On Tue, Jun 20, 2017 at 02:25:12PM +0000, Les Ginsberg (ginsberg) wrote:
> > Different protocols have different survivability requirements.  An IGP may
> > very well want sub-second timers, potentially for repair behaviors.  BGP may
> > want fast failover, but may be fine with second level granularity.  This is
> > particularly true since the cost of too aggressively flapping BGP is of
> > significantly greater impact to the network and the router.
> > 
> [Les:] The real issues here are false failures and proper use of dampening. No protocol - not even an IGP - wants to flap unnecessarily. If timers are set so aggressively that false failures are reported this is BAD.
> Even worse is failure to dampen so that we get multiple false failures in a short period of time.
> 
> Arguing that the right way to solve this problem is to increase the number of sessions using different timer granularity seems likely to make any problems worse as you have now increased the number of BFD sessions with the associated costs.

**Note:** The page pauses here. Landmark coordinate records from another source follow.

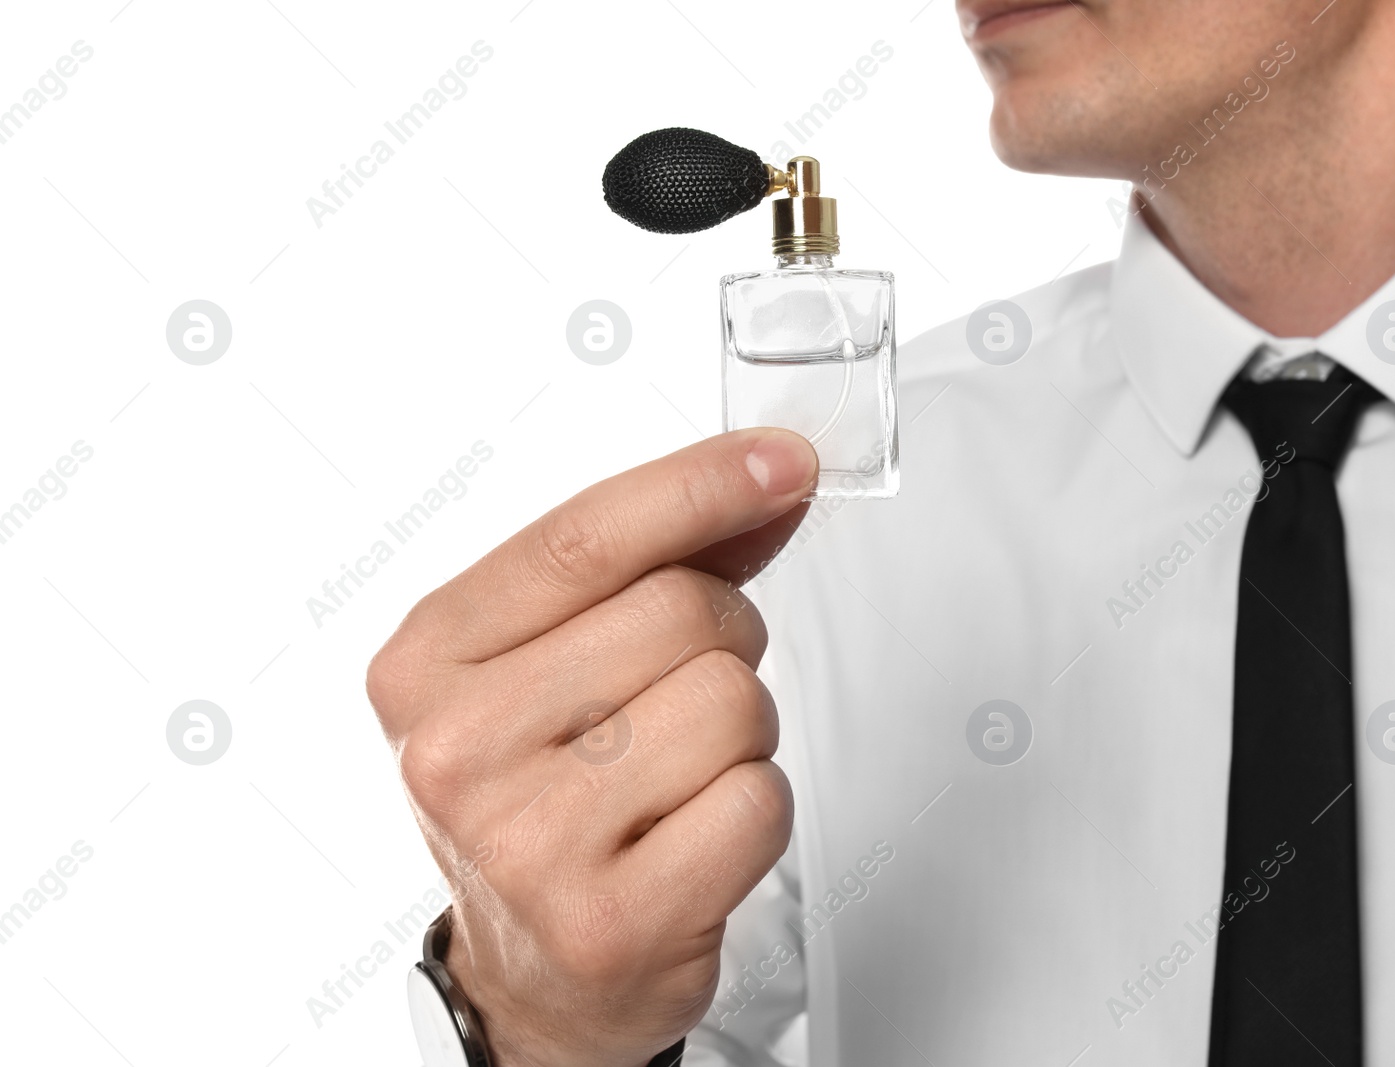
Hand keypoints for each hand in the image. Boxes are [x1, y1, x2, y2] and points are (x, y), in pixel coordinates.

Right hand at [367, 429, 816, 1066]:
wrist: (530, 974)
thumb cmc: (546, 795)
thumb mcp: (553, 662)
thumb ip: (656, 560)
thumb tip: (771, 480)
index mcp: (427, 663)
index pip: (584, 537)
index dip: (701, 485)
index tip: (784, 462)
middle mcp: (456, 751)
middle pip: (684, 613)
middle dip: (725, 640)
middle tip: (678, 697)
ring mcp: (526, 844)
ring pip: (734, 702)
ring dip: (743, 734)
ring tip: (677, 778)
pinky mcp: (610, 922)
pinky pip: (758, 801)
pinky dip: (753, 811)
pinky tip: (690, 838)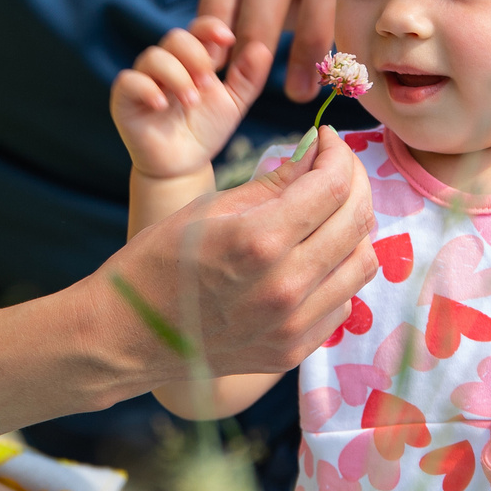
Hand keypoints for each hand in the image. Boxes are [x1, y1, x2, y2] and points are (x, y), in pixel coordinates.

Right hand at [100, 126, 379, 378]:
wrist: (128, 335)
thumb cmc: (159, 261)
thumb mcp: (210, 207)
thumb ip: (273, 182)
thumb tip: (317, 152)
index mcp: (259, 240)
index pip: (333, 185)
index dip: (338, 153)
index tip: (327, 140)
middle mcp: (285, 286)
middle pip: (357, 219)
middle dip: (354, 180)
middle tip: (335, 166)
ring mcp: (293, 325)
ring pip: (362, 262)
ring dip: (353, 226)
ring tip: (328, 211)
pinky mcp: (295, 350)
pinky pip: (343, 300)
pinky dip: (339, 270)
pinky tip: (313, 255)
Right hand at [111, 16, 271, 180]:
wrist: (182, 166)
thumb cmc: (205, 130)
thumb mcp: (233, 104)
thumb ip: (248, 78)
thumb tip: (262, 48)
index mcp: (192, 59)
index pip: (198, 29)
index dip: (210, 27)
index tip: (228, 39)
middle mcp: (166, 64)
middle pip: (175, 37)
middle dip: (195, 56)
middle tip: (207, 84)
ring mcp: (144, 79)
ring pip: (153, 57)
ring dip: (176, 76)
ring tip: (191, 102)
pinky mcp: (124, 98)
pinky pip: (129, 81)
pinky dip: (147, 89)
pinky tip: (163, 104)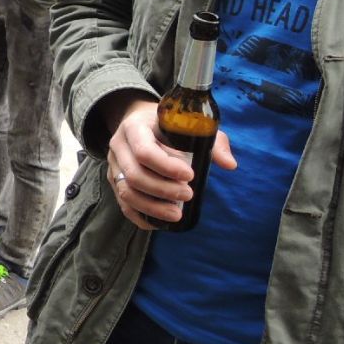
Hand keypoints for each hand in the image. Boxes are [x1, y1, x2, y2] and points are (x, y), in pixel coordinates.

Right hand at [103, 96, 234, 229]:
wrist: (141, 121)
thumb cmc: (169, 124)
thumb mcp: (191, 124)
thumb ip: (212, 142)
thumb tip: (230, 165)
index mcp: (134, 127)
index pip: (144, 150)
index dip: (167, 167)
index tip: (190, 175)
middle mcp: (118, 146)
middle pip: (134, 175)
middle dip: (163, 190)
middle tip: (188, 194)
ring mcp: (114, 165)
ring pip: (126, 192)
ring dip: (152, 207)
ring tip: (176, 214)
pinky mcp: (114, 181)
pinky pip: (123, 204)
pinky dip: (141, 216)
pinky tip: (160, 221)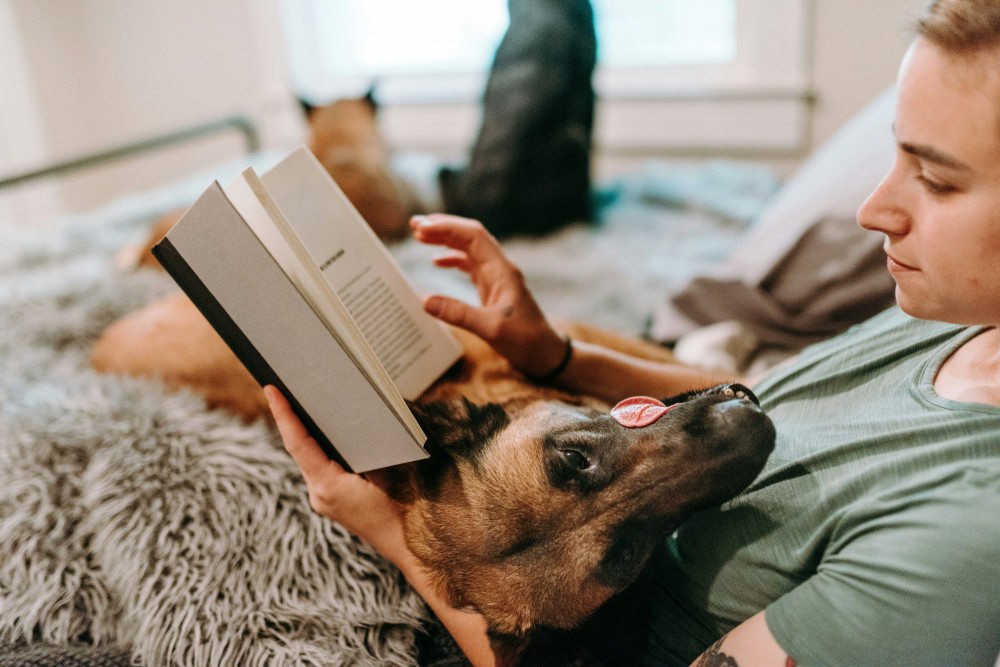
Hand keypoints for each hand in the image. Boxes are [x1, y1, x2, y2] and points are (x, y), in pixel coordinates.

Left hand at [264, 385, 406, 559]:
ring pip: (309, 459)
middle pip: (300, 449)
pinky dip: (320, 450)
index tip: (271, 390)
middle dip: (293, 419)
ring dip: (307, 434)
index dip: (283, 414)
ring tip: (303, 405)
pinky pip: (320, 469)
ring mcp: (324, 501)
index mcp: (328, 486)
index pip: (298, 443)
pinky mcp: (332, 502)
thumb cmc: (401, 511)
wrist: (410, 548)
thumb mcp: (386, 472)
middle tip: (285, 388)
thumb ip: (367, 448)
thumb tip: (354, 423)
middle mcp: (319, 494)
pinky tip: (328, 435)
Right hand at [411, 214, 567, 377]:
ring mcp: (497, 277)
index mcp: (502, 271)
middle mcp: (500, 268)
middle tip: (414, 224)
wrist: (545, 353)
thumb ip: (459, 314)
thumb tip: (425, 301)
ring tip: (420, 235)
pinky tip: (437, 261)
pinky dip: (453, 258)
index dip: (447, 228)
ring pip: (469, 248)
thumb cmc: (525, 340)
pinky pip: (471, 264)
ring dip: (446, 239)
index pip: (473, 236)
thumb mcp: (490, 329)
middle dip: (443, 226)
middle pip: (470, 236)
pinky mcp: (493, 287)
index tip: (421, 229)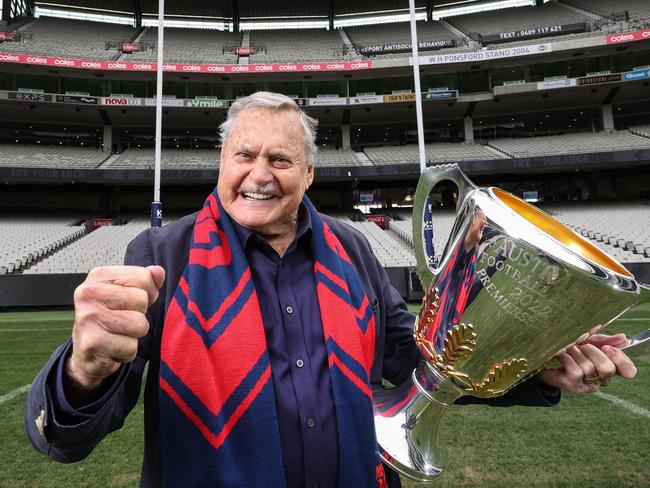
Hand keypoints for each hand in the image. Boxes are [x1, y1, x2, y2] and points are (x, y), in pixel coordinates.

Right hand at [66, 265, 164, 394]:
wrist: (88, 355)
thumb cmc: (110, 320)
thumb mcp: (127, 294)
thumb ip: (145, 281)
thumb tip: (159, 272)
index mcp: (98, 276)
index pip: (143, 276)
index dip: (148, 293)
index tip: (132, 303)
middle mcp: (88, 293)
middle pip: (141, 300)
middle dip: (140, 315)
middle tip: (122, 322)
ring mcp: (88, 317)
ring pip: (139, 324)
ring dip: (135, 335)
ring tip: (118, 335)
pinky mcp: (92, 342)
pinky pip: (131, 347)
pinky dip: (127, 352)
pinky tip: (112, 349)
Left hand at [536, 333, 636, 392]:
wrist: (541, 356)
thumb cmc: (567, 349)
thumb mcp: (587, 341)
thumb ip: (604, 340)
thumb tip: (624, 338)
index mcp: (608, 368)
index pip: (628, 372)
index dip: (621, 359)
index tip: (606, 347)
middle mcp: (599, 380)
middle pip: (608, 369)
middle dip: (593, 352)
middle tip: (582, 345)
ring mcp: (585, 384)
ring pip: (589, 368)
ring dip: (576, 352)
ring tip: (567, 347)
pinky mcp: (571, 385)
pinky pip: (575, 370)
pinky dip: (566, 357)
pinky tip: (559, 353)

I'm mildly amused you seem to think I'm not considering the cost of
additional sessions in the scaling matrix. :-)

I do think you're conflating the survivability requirements vs. timer
granularity.  However, I agree that the most commonly deployed form is to go
for single session with the most stable aggressive timer.

Again, the reason I raise this is there has been discussion regarding
behavior for different client timing requirements.  There are a few options
for how this is likely to play out in terms of BFD protocol implementation.
However, configuration and operational models tend to evolve much more
slowly.  (And I certainly don't need to tell you that.)  Thus, I'm prodding
at this space a bit to attempt to do some future proofing.

As we noted earlier in thread, this likely at least encourages configuration
to be multi-instanced, even if the session instantiation is not currently.
Key changes aren't something we can readily do, so getting that part right
early is necessary.

The likely impact on current IGP module BFD configuration may be a later
augmentation.  Thus, as long as the likely implications are understood,
there may be no further action needed at this time.  Determining that is
partially what this thread is attempting to shake out.